With all due respect, how could you possible know that?
616fun:
All standards for most recreational certifying organizations are based off the Recreational Scuba Training Council guidelines (R.S.T.C.) for certification, so sayig that PADI's standards are sub par is a false statement, unless you are willing to say that YScuba, SSI, SDI, etc, are sub par as well.
Oh, you don’t know that. You don’t know where the RSTC standards came from or how they were developed or how they relate each agency’s standard. Do a search on “RSTC,” please, before you express unsupportable suppositions.
616fun:
All The fact of the matter is that PADI course materials are what I consider the best in the business. Very professionally put together with good information. What the instructor does to deliver that content determines how well you are trained.
Once again, do you really have either the background or experience to make that judgment? Just like your confusion about the RSTC standards you don’t understand PADI’s standards and how they limit the way in which a really good instructor can help you learn.
616fun:
My theory is that people who knock PADI are jealous they didn't come up with the idea first
An interesting theory, but one the lacks supporting evidence, basic knowledge and any discernment whatever. It is the response to this kind of foolishness that is most often confused with PADI bashing.
h90:
… I agree somehow to pro padi and to anti padi arguments both are somehow true....
Me too.
DiveMaven:
Good lord folks, who the heck CARES what agency issued the person's c-card!?!

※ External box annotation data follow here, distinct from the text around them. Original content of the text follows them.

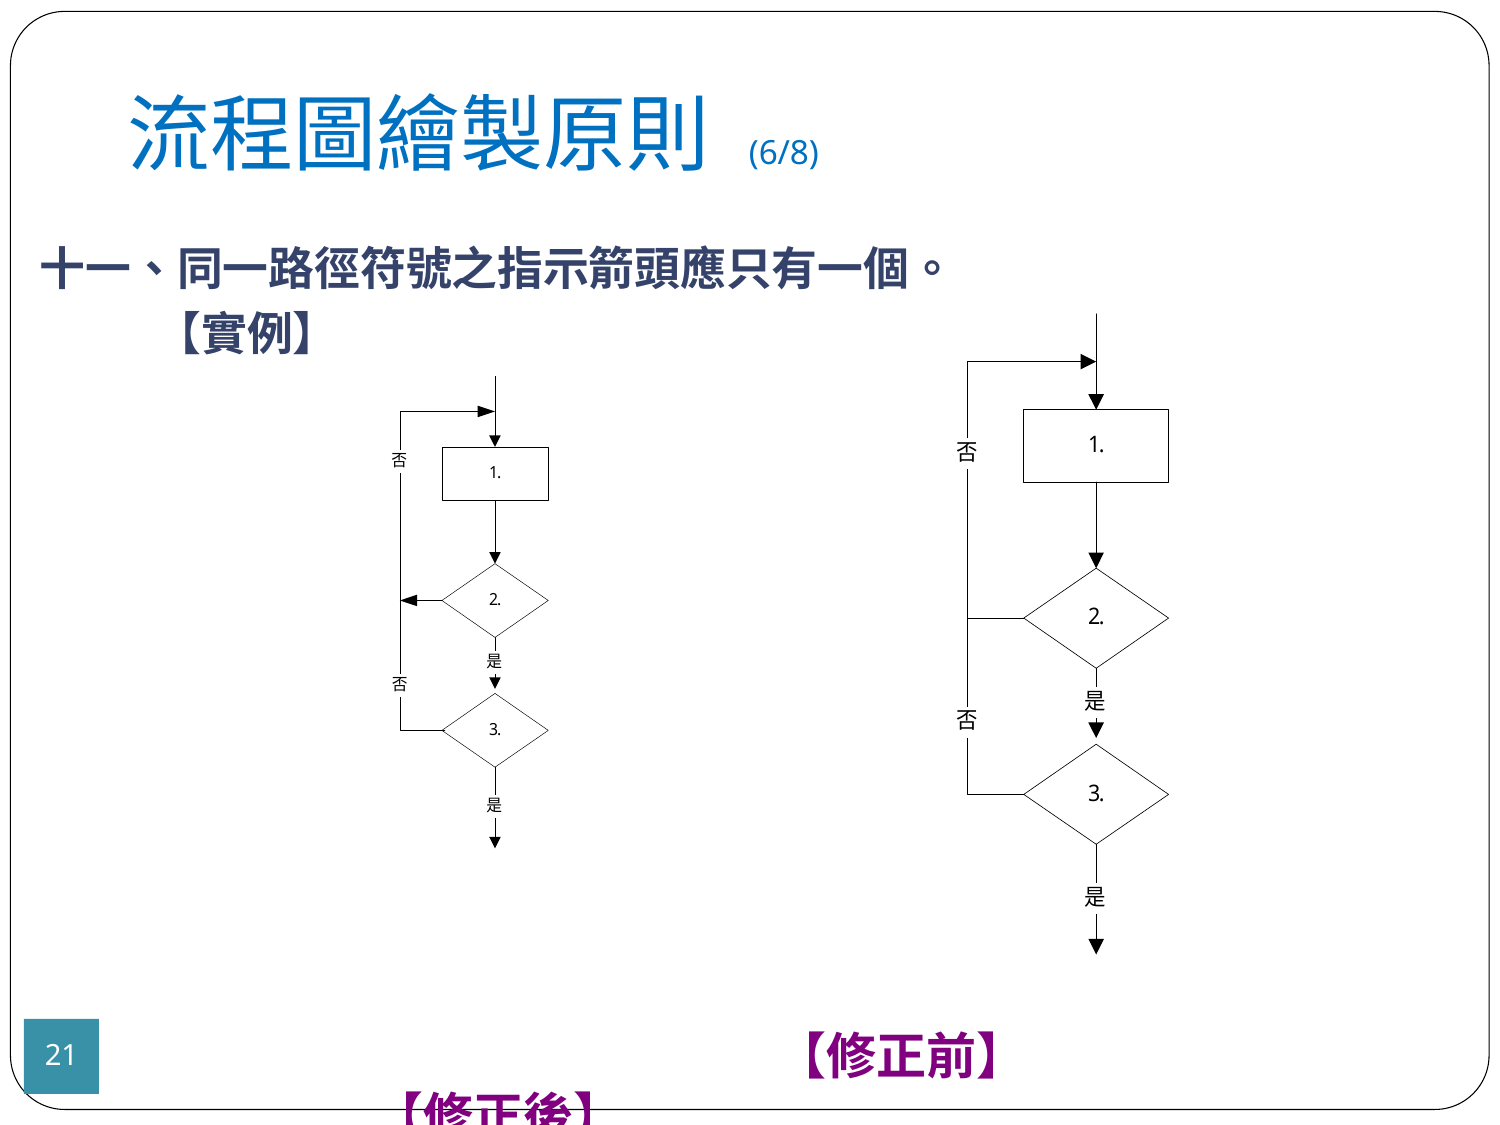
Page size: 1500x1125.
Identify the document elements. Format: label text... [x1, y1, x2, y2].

title 流程圖繪製原則 (6/8) [112, 54, 1388, 197]
text_box 十一、同一路徑符號之指示箭頭應只有一個。 【實例】 【修正前】 【修正後】 [25, 232, 1475, 976]
text_box 21 [23, 1018, 99, 1094]
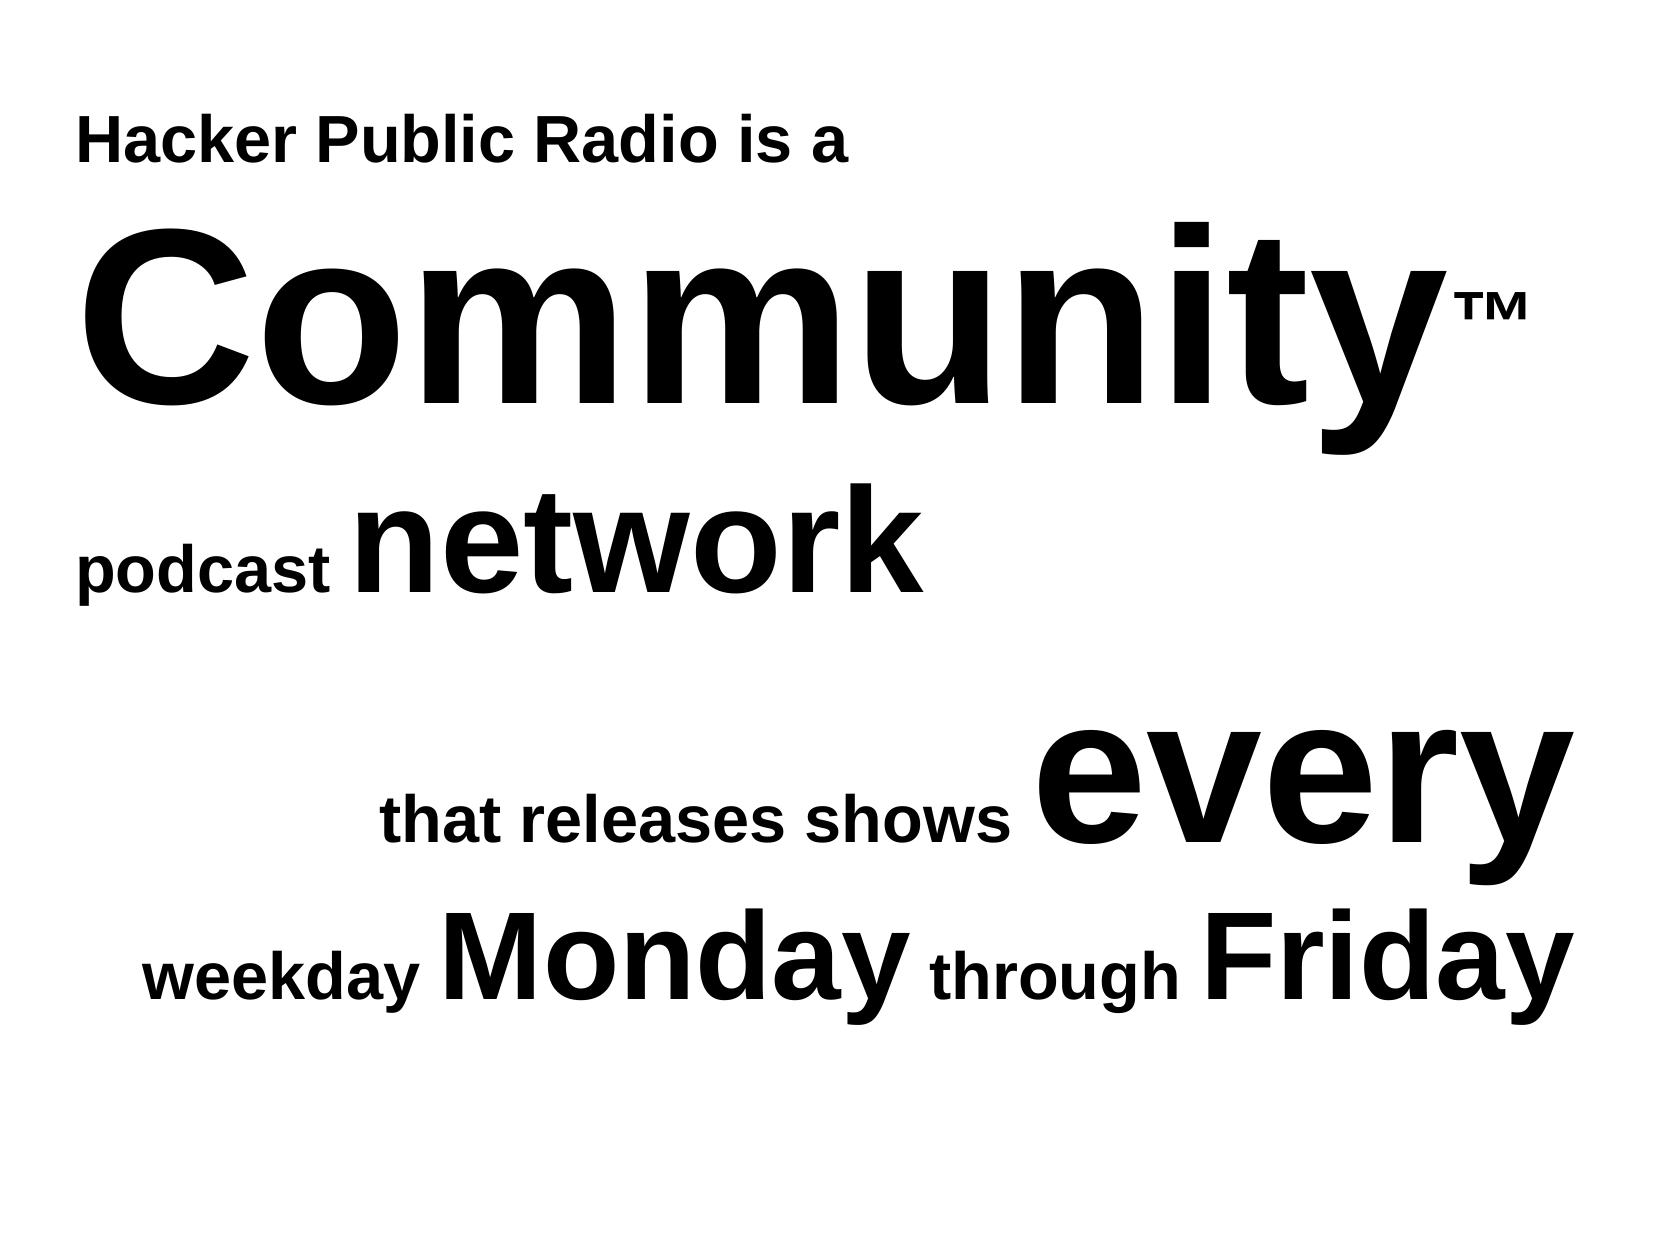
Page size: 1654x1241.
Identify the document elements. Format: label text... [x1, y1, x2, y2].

list Hacker Public Radio is a Community™ podcast network that releases shows every weekday Monday through Friday [75, 102, 1576, 1174]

No one, that’s never been the topic of discussion.
Walter:
I agree.
fisherdvm:
… suggests that SSI is a better shop.
It is not.
Interesting, I never noticed that being said. But I agree that, “it is not.”
Garrobo:
My real learning came shortly when, because I felt that I was inadequately trained, that I hired a lady instructor to go with me for a week of diving on the reefs in south Florida. It cost a few hundred bucks extra but I had with me a person who showed me the ropes, how to get out of trouble, and kept an sharp eye on me. That's where the real confidence came in although I wasn't afraid or nervous at all. I would reccommend that anyone whe doesn't feel this confidence or has fear about going underwater to do the same thing. You just don't get enough training in those two weekends especially in a group. I don't care if it's PADI or any other agency. I think that they are turning out untrained divers which risks their lives. It has to do with money not a desire to adequately train safe divers. And the AOW is a joke. Five dives which I have already done anyway and a $250 fee for what? A different C-card? That's all. Gimmee a break.
It’s always refreshing to be reminded that you can’t fool all the people all of the time.